图1 延迟本地预警对早期动力行为的影响Fig.1 The impact of delayed local awareness on early dynamics
图2 不同家庭规模分布下延迟全局预警与本地预警的早期动力学影响Fig.2 The impact of delayed global and local awareness on early dynamics with different household size distributions
图3考察了不同潜伏期长时,不考虑接触频率条件下,即α=0,基于流行程度的本地预警的延迟实施对早期动力学数值的影响。假设系统中不存在全局预警,即ρ=0,τ=0.1,β=0.8。潜伏期变化分别用星号线、加号线、菱形线对应σ=1、σ=0.5和σ=0.2(潜伏期长为1/σ)。图3a可以看出,只考虑流行程度的本地预警效应随着潜伏期长的变化出现临界点tdelay=2,当平均延迟在[1,2]区域内时,潜伏期越短,本地预警越能够利用系统当前时刻的I(t)的数值实施其影响,R*数值越小;随着实施延迟的增加tdelay∈(2,6],本地预警对R*影响变弱,此时潜伏期长对R*的影响成为主要作用因素,潜伏期越短,第二子代家庭数R*越大。
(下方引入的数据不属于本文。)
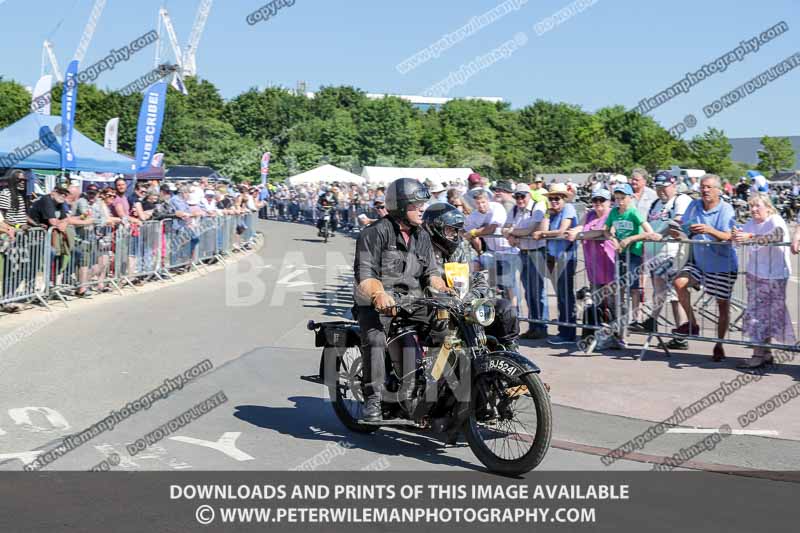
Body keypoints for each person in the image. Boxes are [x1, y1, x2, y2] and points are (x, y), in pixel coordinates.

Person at [353, 178, 450, 422]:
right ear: (400, 206)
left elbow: (432, 274)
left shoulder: (422, 235)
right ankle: (373, 399)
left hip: (414, 302)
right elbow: (365, 275)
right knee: (375, 338)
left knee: (448, 324)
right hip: (378, 303)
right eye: (416, 204)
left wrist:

对双倍复制时间Td,主要受到潜伏期长的影响,在tdelay∈[1,2]区域,本地预警对Td具有一定幅度的影响。
图3 潜伏期与延迟本地预警对早期传播行为的影响Fig.3 The impact of latent period and delayed local awareness on early spreading
图4 延迟全局预警的早期动力行为影响Fig.4 The impact of delayed global awareness on early dynamics
在前面的数值仿真中,主要关注于本地预警与全局预警在其它动力学参数变化下,如家庭规模,家庭传播寿命等的变化下,其影响力的延迟敏感性。为了进一步比较两者的影响,同时也反映某些现实场景中存在的真实情况,此处考虑一种新的假设,即:系统中个体基于本地流行程度的防护举措始终存在,官方权威发布的全局预警却存在延迟。由此,设定α=0.2,β=0.5,本地预警从家庭拥有初始感染者开始,就立刻作用于家庭成员上,星号线、加号线、菱形线分别对应ρ=0、ρ=0.2和ρ=0.5,全局预警则随延迟施加到系统中去。可以看出,在延迟与本地预警已作用两种因素下,不同强度的全局预警作用下的R*和Td曲线在tdelay∈[5,6]区域趋向重合,意味着强度的增加已经不产生效果。一个合理的解释为:在这个时间段,I(t)在人口中的比例已经明显上升,本地预警对系统动力行为的影响大大增强,经过延迟施加在系统上的全局预警,已经对反映系统早期动力行为的指标R*和Td拥有相对微弱的影响。
4 结语
文章探讨了预警信息接触次数,本地预警和全局预警的延迟实施对家庭网络的早期动力行为影响。通过对仿真数据比较发现,与一般直观猜想不同,基于流行的本地预警机制经由不同的延迟时间施加在系统中时,始终对系统早期动力行为拥有一定的不可忽略的作用,不论是低延迟实施在早期感染个体稀少的初始时刻,还是经历较高延迟后实施在感染者比例较高的系统状态下。仿真发现,考虑接触次数的本地预警,与一定取值下(ρ∈(0,0.5])的全局预警相比较,具有更低的延迟敏感性。数据仿真中对参数取值的假设符合相关预警机制研究的一般假设:全局预警倾向造成传播率与脆弱性的减弱,而本地预警倾向于强防护甚至病毒传播的完全隔绝。由于家庭基本复制数等指标考察的是预警效应在家庭传播寿命里的累积作用,文章对潜伏期引起的家庭传播过程变慢,传播寿命变长的情况进行了分析。结果显示,相对于延长预警机制的作用时间,提高当前时刻的传播者个体数目对R*的影响更大。因此,对比潜伏期与延迟预警的动力学影响力,出现临界点现象,低延迟短潜伏期系统,预警机制大大抑制了新感染个体出现;高延迟下,较短的潜伏期迅速转化已有感染者,其抑制效应强于预警作用。文章对预警机制的延迟分析,集中在本地预警与全局预警的延迟敏感性分析,以及引起敏感性指标变化的因素,如家庭规模分布,家庭传播寿命等。